--- PAGE EXTRACT ---
----
500 miles separate me from my daughters.
I live in Washington, on the east coast; they live in Charleston, in the deep south. I have a house there too, but it seems a stretch to think of it as home, so rarely I am there. I no longer enjoy driving the distance at one go, and so going there entails planning ahead and using a hotel as a midway stop.
The bigger reason for my rare trips is that I have become accustomed to my house and my town. It is a pleasant enough house, larger than my needs. I rarely use a floor, and I am content using only the kitchen, a bathroom and the large bedroom I have made my study. A smaller bedroom I use only to sleep in and the deck outside is my favorite haunt, to read and to daydream.
Even the city, Washington, though I live outside its limits, has its fascination for me. It is a busy city, always vibrant, resonant with memories of the places where I have lived, worked, eaten, met with friends, watched plays, heard concerts. Its streets mean something for me, its hotels have memories for me, its old buildings fascinate me. Its free museums are an eternal charm, its think tanks with their talks and debates never fail to draw me.
----
(Images with pose keypoints)
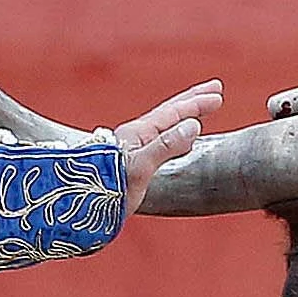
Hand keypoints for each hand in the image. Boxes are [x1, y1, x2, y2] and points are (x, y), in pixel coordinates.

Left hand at [114, 80, 222, 213]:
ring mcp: (132, 150)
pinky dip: (175, 135)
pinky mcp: (131, 165)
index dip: (195, 103)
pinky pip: (160, 141)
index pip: (172, 112)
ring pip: (164, 126)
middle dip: (192, 101)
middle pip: (168, 113)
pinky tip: (179, 142)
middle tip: (215, 90)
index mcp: (137, 133)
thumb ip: (166, 146)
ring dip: (184, 116)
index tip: (218, 96)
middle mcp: (135, 138)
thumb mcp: (140, 167)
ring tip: (199, 112)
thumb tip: (193, 125)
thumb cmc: (107, 188)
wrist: (80, 206)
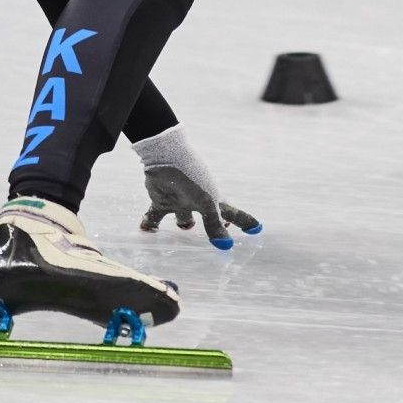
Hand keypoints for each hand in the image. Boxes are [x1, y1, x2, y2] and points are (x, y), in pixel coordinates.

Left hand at [131, 124, 261, 250]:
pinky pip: (155, 215)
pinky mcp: (161, 200)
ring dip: (184, 223)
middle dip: (216, 225)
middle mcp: (199, 201)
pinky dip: (150, 223)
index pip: (233, 213)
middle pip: (210, 217)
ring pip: (184, 216)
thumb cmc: (192, 178)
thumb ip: (214, 225)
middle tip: (222, 235)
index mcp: (214, 199)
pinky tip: (145, 231)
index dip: (245, 221)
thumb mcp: (206, 203)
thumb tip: (226, 245)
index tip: (257, 229)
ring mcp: (180, 200)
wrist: (165, 157)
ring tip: (183, 229)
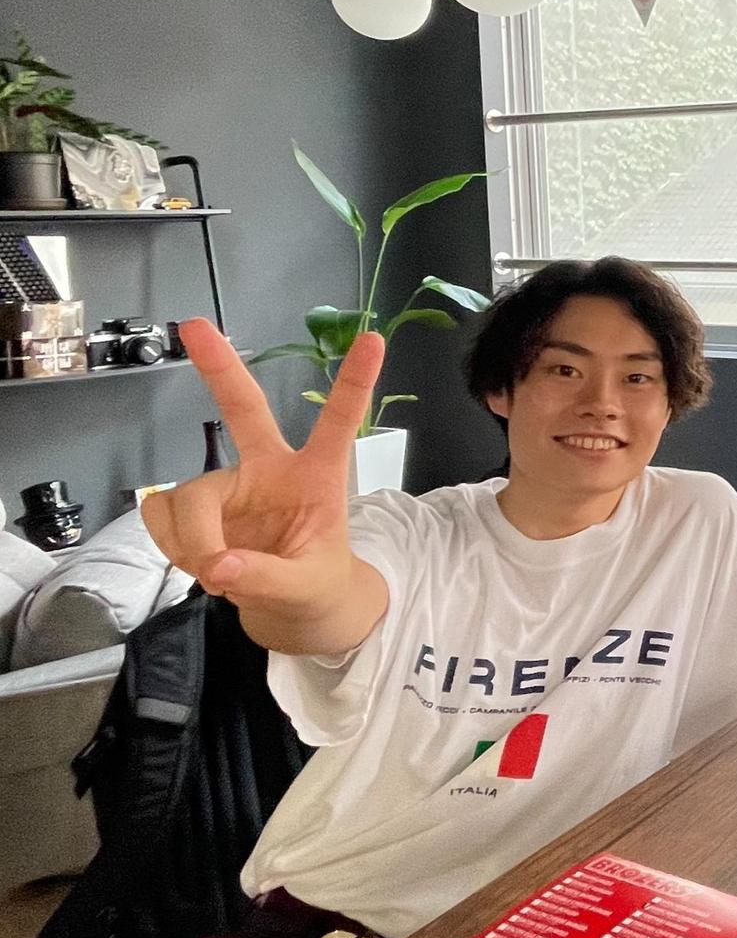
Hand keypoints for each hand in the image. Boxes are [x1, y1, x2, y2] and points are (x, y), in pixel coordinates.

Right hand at [140, 318, 381, 611]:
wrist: (293, 611)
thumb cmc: (315, 586)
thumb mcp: (306, 588)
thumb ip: (265, 578)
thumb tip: (218, 565)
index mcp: (317, 477)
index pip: (338, 424)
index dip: (354, 382)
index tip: (373, 339)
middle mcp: (269, 469)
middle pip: (243, 408)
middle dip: (220, 367)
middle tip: (195, 326)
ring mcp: (228, 484)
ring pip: (189, 497)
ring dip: (192, 542)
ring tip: (218, 573)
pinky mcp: (194, 506)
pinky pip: (162, 516)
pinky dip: (172, 546)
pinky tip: (197, 563)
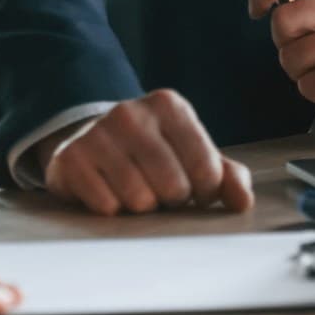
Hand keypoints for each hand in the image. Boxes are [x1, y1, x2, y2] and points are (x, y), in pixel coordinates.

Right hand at [31, 90, 253, 215]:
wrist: (93, 139)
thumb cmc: (153, 151)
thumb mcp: (192, 153)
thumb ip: (226, 175)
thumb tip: (242, 202)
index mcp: (169, 106)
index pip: (206, 169)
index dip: (205, 191)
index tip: (196, 188)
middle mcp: (131, 113)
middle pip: (173, 188)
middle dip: (171, 200)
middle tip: (161, 189)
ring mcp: (98, 133)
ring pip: (139, 200)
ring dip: (142, 207)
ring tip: (135, 188)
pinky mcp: (71, 158)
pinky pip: (107, 207)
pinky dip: (112, 209)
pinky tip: (108, 190)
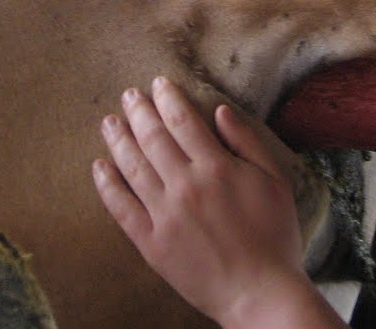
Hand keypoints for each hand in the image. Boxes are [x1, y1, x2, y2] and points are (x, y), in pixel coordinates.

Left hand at [92, 76, 342, 327]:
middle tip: (129, 95)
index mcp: (216, 167)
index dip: (168, 98)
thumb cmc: (275, 236)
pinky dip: (107, 185)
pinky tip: (99, 167)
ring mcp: (165, 215)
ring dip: (118, 140)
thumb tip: (221, 111)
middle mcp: (186, 185)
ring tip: (109, 122)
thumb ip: (247, 142)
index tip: (158, 83)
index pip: (183, 121)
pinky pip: (122, 208)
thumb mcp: (275, 180)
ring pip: (133, 167)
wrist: (260, 292)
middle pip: (153, 137)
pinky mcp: (151, 243)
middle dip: (139, 111)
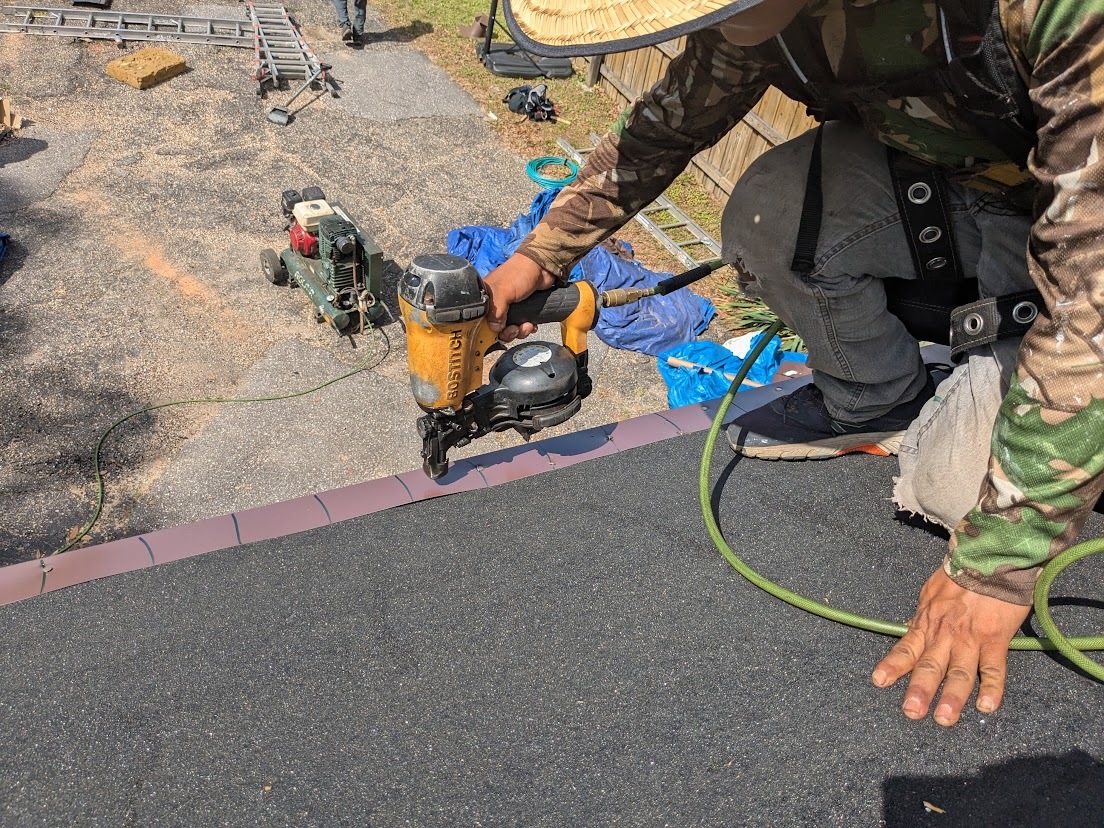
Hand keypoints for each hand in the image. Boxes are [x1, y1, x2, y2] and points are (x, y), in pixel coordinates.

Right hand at [483, 253, 557, 342]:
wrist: (542, 267)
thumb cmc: (519, 274)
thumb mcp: (503, 292)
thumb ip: (495, 312)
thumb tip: (496, 329)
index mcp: (485, 299)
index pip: (480, 321)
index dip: (488, 330)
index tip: (498, 333)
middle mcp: (495, 305)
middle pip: (496, 329)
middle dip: (507, 333)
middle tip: (515, 329)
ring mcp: (509, 308)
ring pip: (510, 329)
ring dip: (519, 332)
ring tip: (527, 326)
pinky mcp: (523, 310)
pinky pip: (521, 326)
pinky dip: (526, 329)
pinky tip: (532, 325)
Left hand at [872, 567, 1029, 725]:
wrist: (989, 561)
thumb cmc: (959, 575)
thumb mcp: (931, 592)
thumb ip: (923, 615)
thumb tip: (911, 627)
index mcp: (927, 624)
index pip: (906, 649)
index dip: (893, 666)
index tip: (879, 681)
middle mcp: (944, 635)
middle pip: (930, 667)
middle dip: (919, 691)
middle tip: (911, 712)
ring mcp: (970, 639)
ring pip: (959, 673)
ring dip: (952, 697)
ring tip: (943, 719)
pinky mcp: (995, 640)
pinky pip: (993, 668)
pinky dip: (991, 688)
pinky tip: (987, 707)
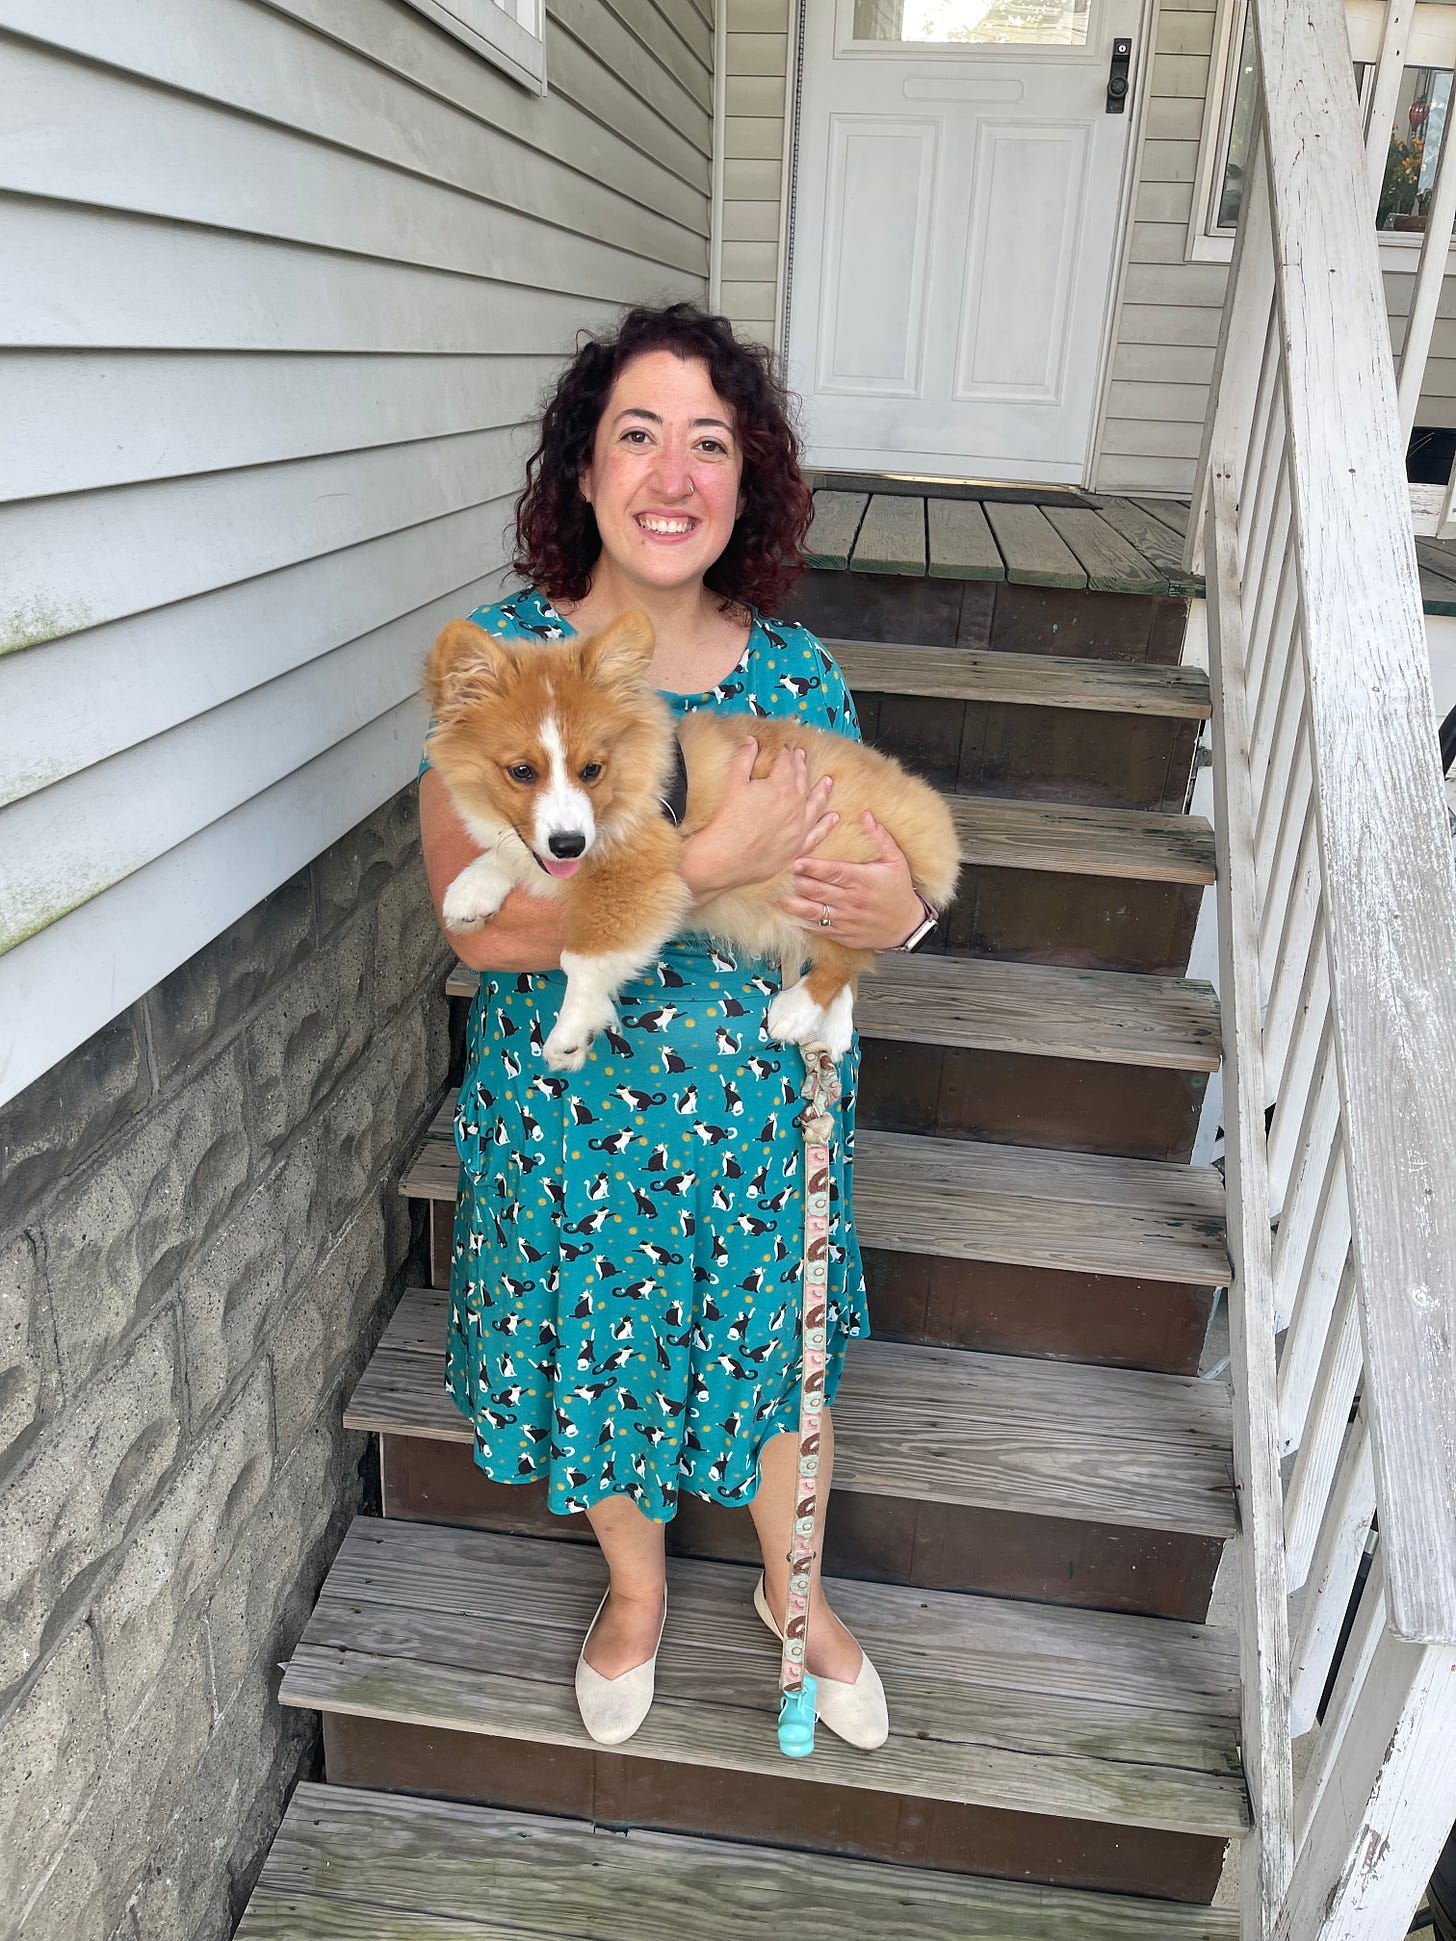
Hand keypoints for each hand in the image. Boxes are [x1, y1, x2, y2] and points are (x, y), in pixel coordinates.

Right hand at [681, 738, 837, 898]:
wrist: (726, 856)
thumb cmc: (729, 822)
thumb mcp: (734, 783)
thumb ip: (744, 759)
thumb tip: (750, 741)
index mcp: (780, 786)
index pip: (787, 764)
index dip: (786, 754)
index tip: (785, 750)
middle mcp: (795, 805)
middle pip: (802, 780)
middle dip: (801, 767)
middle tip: (801, 757)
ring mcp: (799, 827)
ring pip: (816, 804)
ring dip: (822, 791)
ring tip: (827, 782)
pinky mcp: (797, 847)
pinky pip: (817, 834)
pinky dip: (826, 825)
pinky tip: (832, 818)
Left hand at [781, 812, 925, 951]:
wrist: (906, 927)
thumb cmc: (899, 891)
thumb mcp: (896, 861)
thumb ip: (881, 838)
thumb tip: (866, 815)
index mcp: (863, 880)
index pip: (834, 872)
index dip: (813, 867)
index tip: (796, 861)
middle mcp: (852, 901)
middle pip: (818, 890)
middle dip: (798, 882)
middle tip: (780, 875)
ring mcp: (845, 919)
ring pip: (813, 912)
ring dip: (794, 904)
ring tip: (778, 896)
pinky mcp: (841, 933)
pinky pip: (817, 929)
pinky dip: (802, 922)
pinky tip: (789, 915)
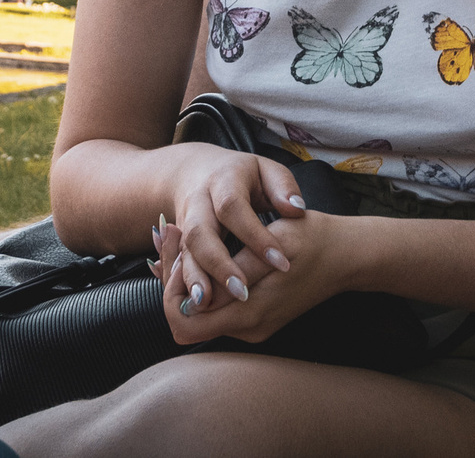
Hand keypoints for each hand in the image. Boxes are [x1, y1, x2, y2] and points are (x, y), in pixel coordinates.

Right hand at [147, 145, 307, 322]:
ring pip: (185, 253)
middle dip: (218, 264)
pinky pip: (178, 265)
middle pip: (200, 233)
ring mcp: (184, 223)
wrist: (195, 172)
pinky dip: (185, 284)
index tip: (280, 261)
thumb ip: (283, 186)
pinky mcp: (179, 243)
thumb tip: (297, 209)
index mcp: (223, 181)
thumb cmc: (243, 176)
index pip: (234, 208)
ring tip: (208, 305)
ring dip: (195, 279)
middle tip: (242, 291)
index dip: (255, 235)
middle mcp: (198, 203)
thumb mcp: (265, 170)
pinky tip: (198, 305)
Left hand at [156, 208, 353, 345]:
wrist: (346, 256)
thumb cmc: (312, 241)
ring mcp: (252, 326)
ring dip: (187, 279)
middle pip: (185, 319)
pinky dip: (204, 282)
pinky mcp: (256, 318)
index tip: (179, 247)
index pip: (183, 321)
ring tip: (184, 235)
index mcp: (250, 314)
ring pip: (198, 314)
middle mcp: (247, 328)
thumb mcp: (274, 247)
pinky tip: (204, 250)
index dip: (171, 286)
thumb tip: (196, 296)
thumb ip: (234, 273)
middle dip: (173, 280)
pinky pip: (216, 309)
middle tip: (172, 234)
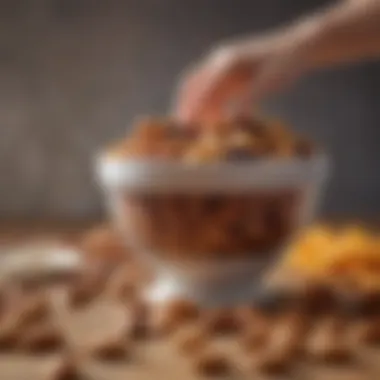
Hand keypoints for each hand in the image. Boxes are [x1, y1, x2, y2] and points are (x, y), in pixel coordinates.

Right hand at [174, 30, 312, 123]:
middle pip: (194, 85)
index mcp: (226, 63)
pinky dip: (211, 107)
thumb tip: (228, 119)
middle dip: (187, 106)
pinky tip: (214, 122)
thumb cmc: (282, 65)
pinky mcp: (232, 76)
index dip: (192, 106)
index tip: (185, 124)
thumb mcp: (266, 83)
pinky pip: (215, 93)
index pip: (201, 86)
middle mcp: (220, 64)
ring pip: (203, 90)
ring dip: (198, 109)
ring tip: (196, 129)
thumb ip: (246, 100)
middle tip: (183, 128)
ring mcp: (225, 69)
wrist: (296, 50)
----
--- WORK TASK A ---
In the passage on life in Washington, list each activity the writer names as a source of memories of places in the city.
--- WORK TASK B ---
Write out, word for word, the stretch of the passage on life in Washington from "The bigger reason" through "and to daydream.".
The listing is not required for any of the work here.

--- ANSWER SPACE A ---
- Lived
- Worked
- Eaten
- Met with friends
- Watched plays
- Heard concerts

--- ANSWER SPACE B ---
The bigger reason for my rare trips is that I have become accustomed to my house and my town. It is a pleasant enough house, larger than my needs. I rarely use a floor, and I am content using only the kitchen, a bathroom and the large bedroom I have made my study. A smaller bedroom I use only to sleep in and the deck outside is my favorite haunt, to read and to daydream.